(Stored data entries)
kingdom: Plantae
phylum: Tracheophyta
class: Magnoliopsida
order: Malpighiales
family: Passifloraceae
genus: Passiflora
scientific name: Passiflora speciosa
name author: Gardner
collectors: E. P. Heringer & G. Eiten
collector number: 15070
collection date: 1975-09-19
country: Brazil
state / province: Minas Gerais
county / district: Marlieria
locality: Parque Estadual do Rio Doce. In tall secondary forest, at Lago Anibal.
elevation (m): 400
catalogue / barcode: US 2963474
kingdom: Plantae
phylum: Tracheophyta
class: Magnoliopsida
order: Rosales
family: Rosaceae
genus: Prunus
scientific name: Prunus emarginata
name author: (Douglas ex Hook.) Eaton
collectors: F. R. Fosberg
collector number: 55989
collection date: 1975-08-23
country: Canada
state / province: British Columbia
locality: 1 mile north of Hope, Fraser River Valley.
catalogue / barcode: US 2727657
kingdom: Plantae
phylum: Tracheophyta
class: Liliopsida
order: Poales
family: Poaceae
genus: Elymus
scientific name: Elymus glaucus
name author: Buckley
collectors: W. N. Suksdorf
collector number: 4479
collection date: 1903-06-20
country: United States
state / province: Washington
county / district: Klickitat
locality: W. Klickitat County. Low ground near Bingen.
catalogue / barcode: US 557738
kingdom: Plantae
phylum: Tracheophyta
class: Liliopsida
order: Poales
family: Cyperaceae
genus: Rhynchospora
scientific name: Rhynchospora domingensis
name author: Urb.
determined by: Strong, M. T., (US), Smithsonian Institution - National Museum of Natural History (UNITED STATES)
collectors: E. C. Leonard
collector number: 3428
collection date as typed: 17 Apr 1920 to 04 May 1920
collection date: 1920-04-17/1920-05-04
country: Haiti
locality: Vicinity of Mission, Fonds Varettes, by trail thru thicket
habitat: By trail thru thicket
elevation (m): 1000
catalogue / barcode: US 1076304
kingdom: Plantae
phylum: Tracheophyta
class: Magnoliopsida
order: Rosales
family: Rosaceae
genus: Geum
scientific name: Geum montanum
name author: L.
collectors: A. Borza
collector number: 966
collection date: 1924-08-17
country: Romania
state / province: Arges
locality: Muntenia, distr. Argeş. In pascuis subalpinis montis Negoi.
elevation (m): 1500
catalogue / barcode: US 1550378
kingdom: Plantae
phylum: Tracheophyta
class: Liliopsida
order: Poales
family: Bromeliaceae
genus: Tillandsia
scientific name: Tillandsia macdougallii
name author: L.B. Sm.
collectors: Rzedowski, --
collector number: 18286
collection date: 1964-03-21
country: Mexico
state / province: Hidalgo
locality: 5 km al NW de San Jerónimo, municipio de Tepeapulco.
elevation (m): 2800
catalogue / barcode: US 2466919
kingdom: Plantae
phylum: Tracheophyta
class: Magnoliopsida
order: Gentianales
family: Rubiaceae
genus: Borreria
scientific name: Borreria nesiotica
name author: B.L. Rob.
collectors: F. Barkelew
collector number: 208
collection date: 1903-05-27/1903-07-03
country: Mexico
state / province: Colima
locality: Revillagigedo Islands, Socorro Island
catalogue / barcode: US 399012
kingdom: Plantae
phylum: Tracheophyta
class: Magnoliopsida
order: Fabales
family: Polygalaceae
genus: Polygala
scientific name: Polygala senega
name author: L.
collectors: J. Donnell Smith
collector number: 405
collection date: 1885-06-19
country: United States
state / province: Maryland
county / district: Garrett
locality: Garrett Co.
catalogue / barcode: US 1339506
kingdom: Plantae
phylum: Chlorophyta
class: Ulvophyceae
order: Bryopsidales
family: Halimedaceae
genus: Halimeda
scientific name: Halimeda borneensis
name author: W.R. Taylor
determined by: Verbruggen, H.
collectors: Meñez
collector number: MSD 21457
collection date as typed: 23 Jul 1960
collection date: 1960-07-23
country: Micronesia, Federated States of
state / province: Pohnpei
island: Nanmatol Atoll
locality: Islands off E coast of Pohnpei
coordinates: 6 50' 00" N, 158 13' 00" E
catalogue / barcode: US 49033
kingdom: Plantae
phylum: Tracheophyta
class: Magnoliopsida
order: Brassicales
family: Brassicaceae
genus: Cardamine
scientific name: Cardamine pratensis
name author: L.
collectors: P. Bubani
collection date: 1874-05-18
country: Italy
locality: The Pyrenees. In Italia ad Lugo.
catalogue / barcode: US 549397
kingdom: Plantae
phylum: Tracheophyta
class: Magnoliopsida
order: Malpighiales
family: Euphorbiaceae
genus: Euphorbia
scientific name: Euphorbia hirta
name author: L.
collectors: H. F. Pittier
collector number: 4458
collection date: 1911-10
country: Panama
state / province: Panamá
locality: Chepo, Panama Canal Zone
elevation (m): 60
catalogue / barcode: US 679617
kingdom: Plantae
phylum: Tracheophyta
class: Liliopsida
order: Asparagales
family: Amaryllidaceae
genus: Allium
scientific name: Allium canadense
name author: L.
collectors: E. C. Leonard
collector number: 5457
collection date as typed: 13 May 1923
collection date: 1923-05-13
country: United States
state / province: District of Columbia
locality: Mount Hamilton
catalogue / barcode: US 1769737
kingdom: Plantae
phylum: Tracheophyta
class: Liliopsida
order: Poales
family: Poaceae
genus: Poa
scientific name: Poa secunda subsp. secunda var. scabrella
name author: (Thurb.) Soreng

▶ [PROBLEM DESCRIPTION] Arrange every line of the rows above as a JSON list of strings, with one string per line and blank lines omitted.

▶ [FULL ANSWER]
[
  "kingdom: Plantae",
  "phylum: Tracheophyta",
  "class: Magnoliopsida",
  "order: Malpighiales",
  "family: Passifloraceae",
  "genus: Passiflora",
  "scientific name: Passiflora speciosa",
  "name author: Gardner",
  "collectors: E. P. Heringer & G. Eiten",
  "collector number: 15070",
  "collection date: 1975-09-19",
  "country: Brazil",
  "state / province: Minas Gerais",
  "county / district: Marlieria",
  "locality: Parque Estadual do Rio Doce. In tall secondary forest, at Lago Anibal.",
  "elevation (m): 400",
  "catalogue / barcode: US 2963474",
  "kingdom: Plantae",
  "phylum: Tracheophyta",
  "class: Magnoliopsida",
  "order: Rosales",
  "family: Rosaceae",
  "genus: Prunus",
  "scientific name: Prunus emarginata",
  "name author: (Douglas ex Hook.) Eaton",
  "collectors: F. R. Fosberg",
  "collector number: 55989",
  "collection date: 1975-08-23",
  "country: Canada",
  "state / province: British Columbia",
  "locality: 1 mile north of Hope, Fraser River Valley.",
  "catalogue / barcode: US 2727657",
  "kingdom: Plantae",
  "phylum: Tracheophyta",
  "class: Liliopsida",
  "order: Poales",
  "family: Poaceae",
  "genus: Elymus",
  "scientific name: Elymus glaucus",
  "name author: Buckley",
  "collectors: W. N. Suksdorf",
  "collector number: 4479",
  "collection date: 1903-06-20",
  "country: United States",
  "state / province: Washington",
  "county / district: Klickitat",
  "locality: W. Klickitat County. Low ground near Bingen.",
  "catalogue / barcode: US 557738",
  "kingdom: Plantae",
  "phylum: Tracheophyta",
  "class: Liliopsida",
  "order: Poales",
  "family: Cyperaceae",
  "genus: Rhynchospora",
  "scientific name: Rhynchospora domingensis",
  "name author: Urb.",
  "determined by: Strong, M. T., (US), Smithsonian Institution - National Museum of Natural History (UNITED STATES)",
  "collectors: E. C. Leonard",
  "collector number: 3428",
  "collection date as typed: 17 Apr 1920 to 04 May 1920",
  "collection date: 1920-04-17/1920-05-04",
  "country: Haiti",
  "locality: Vicinity of Mission, Fonds Varettes, by trail thru thicket",
  "habitat: By trail thru thicket",
  "elevation (m): 1000",
  "catalogue / barcode: US 1076304",
  "kingdom: Plantae",
  "phylum: Tracheophyta",
  "class: Magnoliopsida",
  "order: Rosales",
  "family: Rosaceae",
  "genus: Geum",
  "scientific name: Geum montanum",
  "name author: L.",
  "collectors: A. Borza",
  "collector number: 966",
  "collection date: 1924-08-17",
  "country: Romania",
  "state / province: Arges",
  "locality: Muntenia, distr. Argeş. In pascuis subalpinis montis Negoi.",
  "elevation (m): 1500",
  "catalogue / barcode: US 1550378",
  "kingdom: Plantae",
  "phylum: Tracheophyta",
  "class: Liliopsida",
  "order: Poales",
  "family: Bromeliaceae",
  "genus: Tillandsia",
  "scientific name: Tillandsia macdougallii",
  "name author: L.B. Sm.",
  "collectors: Rzedowski, --",
  "collector number: 18286",
  "collection date: 1964-03-21",
  "country: Mexico",
  "state / province: Hidalgo",
  "locality: 5 km al NW de San Jerónimo, municipio de Tepeapulco.",
  "elevation (m): 2800",
  "catalogue / barcode: US 2466919",
  "kingdom: Plantae",
  "phylum: Tracheophyta",
  "class: Magnoliopsida",
  "order: Gentianales",
  "family: Rubiaceae",
  "genus: Borreria",
  "scientific name: Borreria nesiotica",
  "name author: B.L. Rob.",
  "collectors: F. Barkelew",
  "collector number: 208",
  "collection date: 1903-05-27/1903-07-03",
  "country: Mexico",
  "state / province: Colima",
  "locality: Revillagigedo Islands, Socorro Island",
  "catalogue / barcode: US 399012",
  "kingdom: Plantae",
  "phylum: Tracheophyta",
  "class: Magnoliopsida",
  "order: Fabales",
  "family: Polygalaceae",
  "genus: Polygala",
  "scientific name: Polygala senega",
  "name author: L.",
  "collectors: J. Donnell Smith",
  "collector number: 405",
  "collection date: 1885-06-19",
  "country: United States",
  "state / province: Maryland",
  "county / district: Garrett",
  "locality: Garrett Co.",
  "catalogue / barcode: US 1339506",
  "kingdom: Plantae",
  "phylum: Chlorophyta",
  "class: Ulvophyceae",
  "order: Bryopsidales",
  "family: Halimedaceae",
  "genus: Halimeda",
  "scientific name: Halimeda borneensis",
  "name author: W.R. Taylor",
  "determined by: Verbruggen, H.",
  "collectors: Meñez",
  "collector number: MSD 21457",
  "collection date as typed: 23 Jul 1960",
  "collection date: 1960-07-23",
  "country: Micronesia, Federated States of",
  "state / province: Pohnpei",
  "island: Nanmatol Atoll",
  "locality: Islands off E coast of Pohnpei",
  "coordinates: 6 50' 00\" N, 158 13' 00\" E",
  "catalogue / barcode: US 49033",
  "kingdom: Plantae",
  "phylum: Tracheophyta",
  "class: Magnoliopsida",
  "order: Brassicales",
  "family: Brassicaceae",
  "genus: Cardamine",
  "scientific name: Cardamine pratensis",
  "name author: L.",
  "collectors: P. Bubani",
  "collection date: 1874-05-18",
  "country: Italy",
  "locality: The Pyrenees. In Italia ad Lugo.",
  "catalogue / barcode: US 549397",
  "kingdom: Plantae",
  "phylum: Tracheophyta",
  "class: Magnoliopsida",
  "order: Malpighiales",
  "family: Euphorbiaceae",
  "genus: Euphorbia",
  "scientific name: Euphorbia hirta",
  "name author: L.",
  "collectors: H. F. Pittier",
  "collector number: 4458",
  "collection date: 1911-10",
  "country: Panama",
  "state / province: Panamá",
  "locality: Chepo, Panama Canal Zone",
  "elevation (m): 60",
  "catalogue / barcode: US 679617",
  "kingdom: Plantae",
  "phylum: Tracheophyta",
  "class: Liliopsida",
  "order: Asparagales",
  "family: Amaryllidaceae",
  "genus: Allium",
  "scientific name: Allium canadense",
  "name author: L.",
  "collectors: E. C. Leonard",
  "collector number: 5457",
  "collection date as typed: 13 May 1923",
  "collection date: 1923-05-13",
  "country: United States",
  "state / province: District of Columbia",
  "locality: Mount Hamilton",
  "catalogue / barcode: US 1769737",
  "kingdom: Plantae",
  "phylum: Tracheophyta",
  "class: Liliopsida",
  "order: Poales",
  "family: Poaceae",
  "genus: Poa",
  "scientific name: Poa secunda subsp. secunda var. scabrella",
  "name author: (Thurb.) Soreng"
]